Dr. Thomas R. Saving is the Director of the Private Enterprise Research Center at Texas A&M University. A University Distinguished Professor of Economics at Texas A&M, he also holds the Jeff Montgomery Professorship in Economics. Dr. Saving's research has covered the areas of antitrust and monetary economics, health economics, the theory of the banking firm and the general theory of the firm and markets. He has served as a referee or as a member of the editorial board of the major U.S. economics journals and is currently an editor of Economic Inquiry. Dr. Saving has authored many articles and two influential books on monetary theory. He has been President of the Western Economics Association and President of the Southern Economics Association. After receiving his Ph.D. in Economics in 1960 from the University of Chicago, Dr. Saving served on the faculty of the University of Washington and Michigan State University. He moved to Texas A&M in 1968. Dr. Saving served as chairman of the Department of Economics at Texas A&M from 1985-1991.

Andrew J. Rettenmaier is a Research Associate at the Private Enterprise Research Center at Texas A&M University.
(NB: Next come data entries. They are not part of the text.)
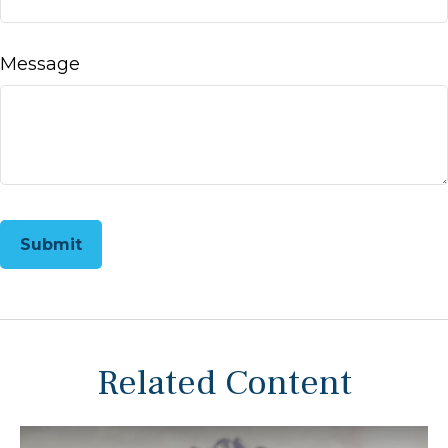
Message
Related Content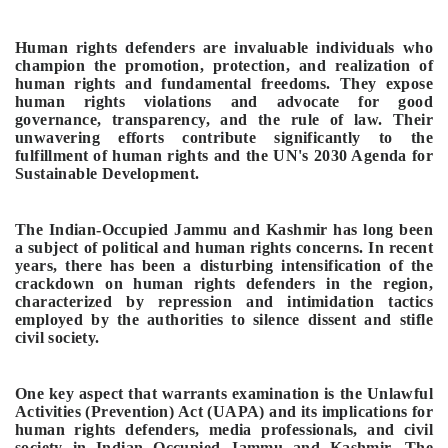
Human rights defenders are invaluable individuals who
champion the promotion, protection, and realization of
human rights and fundamental freedoms. They expose
human rights violations and advocate for good
governance, transparency, and the rule of law. Their
unwavering efforts contribute significantly to the
fulfillment of human rights and the UN's 2030 Agenda for
Sustainable Development.
The Indian-Occupied Jammu and Kashmir has long been
a subject of political and human rights concerns. In recent
years, there has been a disturbing intensification of the
crackdown on human rights defenders in the region,
characterized by repression and intimidation tactics
employed by the authorities to silence dissent and stifle
civil society.
One key aspect that warrants examination is the Unlawful
Activities (Prevention) Act (UAPA) and its implications for
human rights defenders, media professionals, and civil
society in Indian Occupied Jammu and Kashmir. The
His primary areas of research are labor and public policy economics. Dr. Rettenmaier and the Center's Director, Thomas R. Saving, have presented their Medicare Reform proposal to U.S. Senate Subcommittees and to The National Bipartisan Commission on the Future of Medicare. Their proposal has also been featured in the Wall Street Journal, New England Journal of Medicine, Houston Chronicle and Dallas Morning News. Dr. Rettenmaier is the co-principal investigator on several research grants and also serves as the editor of the Center's two newsletters, PERCspectives on POLICY and PERCspectives.